Breathing fresh air was something I experienced long before. As I remember there was a lot of trees around me. I found it’s normal that I never complained about how the weather was out. I was living normally. In the months of November and December was the rainy season, by then I would see maize growing healthy, it’s green beautifying our environment, giving us food to eat. Today as I walk I see none, we are sitting down praying for the rains to come, it’s December but the rains are not falling, we have an extreme heat wave out here, while the growth of crops remains unpredictable.

Malawi's Water Woes

These days making a living is hard and living itself is hard. My food at home prepared with love, kept for the evening is heated, so much that it becomes spoiled before I would feed on it.  I am working in my home, I have things to read and write but see what I’m more concerned with. I’m being heated up, that it’s draining my strength. I sit there the next minute I found myself in another planet, sleep catches me quick these days. But as I sleep, the heat wave in the room is just too much. In the night, as I sleep the windows are left open to let some air in, only to let in mosquitoes, so my health is still compromised.

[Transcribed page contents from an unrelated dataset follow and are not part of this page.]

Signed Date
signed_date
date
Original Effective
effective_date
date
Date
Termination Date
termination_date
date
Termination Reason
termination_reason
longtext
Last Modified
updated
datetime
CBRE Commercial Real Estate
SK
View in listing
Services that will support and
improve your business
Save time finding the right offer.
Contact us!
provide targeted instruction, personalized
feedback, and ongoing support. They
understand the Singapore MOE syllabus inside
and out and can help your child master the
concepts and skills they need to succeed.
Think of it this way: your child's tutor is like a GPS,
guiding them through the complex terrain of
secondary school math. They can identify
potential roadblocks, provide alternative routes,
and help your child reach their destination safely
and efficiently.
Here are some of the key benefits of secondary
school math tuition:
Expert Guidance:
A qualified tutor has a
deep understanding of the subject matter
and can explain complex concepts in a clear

We are men and women, children and adults experiencing climate change effects. The water at home is not running as it should, we experience the shortage, and now we have to buy more water. Just early November the water prices have been raised. With the economy I’m living in its a burden, for me, for all of us. They said the lakes and river water levels are low. Water boards are having difficulties to pump enough water for all. When the water stops the grain of sand and mud comes along in our running water. So sad that we are prone to water borne diseases, and sometimes we are misusing water in waiting for it to start coming out more cleaner. You know, sometimes I stay waiting the whole day until the next day, but still the water comes out in the brownish colour. I can’t wait any longer, I’m forced to take it in. Little by little we are depleting man’s good health and wellbeing. We have NOWHERE to run to.

 2°C is suicide to us. I urge that we stand together and reconceive our vegetation to reach to 1.5°C.

Ayina Mwamadi

Ayina Mwamadi is a youth for climate justice from Malawi. She believes that when people are able to understand better, they would be able to tackle climate change issues more effectively. She's a member of Green Girls platform, a female-led initiative that works to achieve women’s participation in the environment. She's is the holder of a bachelor’s degree in Human Science and Community Services from Lilongwe University of Agriculture and Natural Resources. Ayina is passionate about women empowerment. She is enthusiastic about seeing young girls and women stand out as creators of change.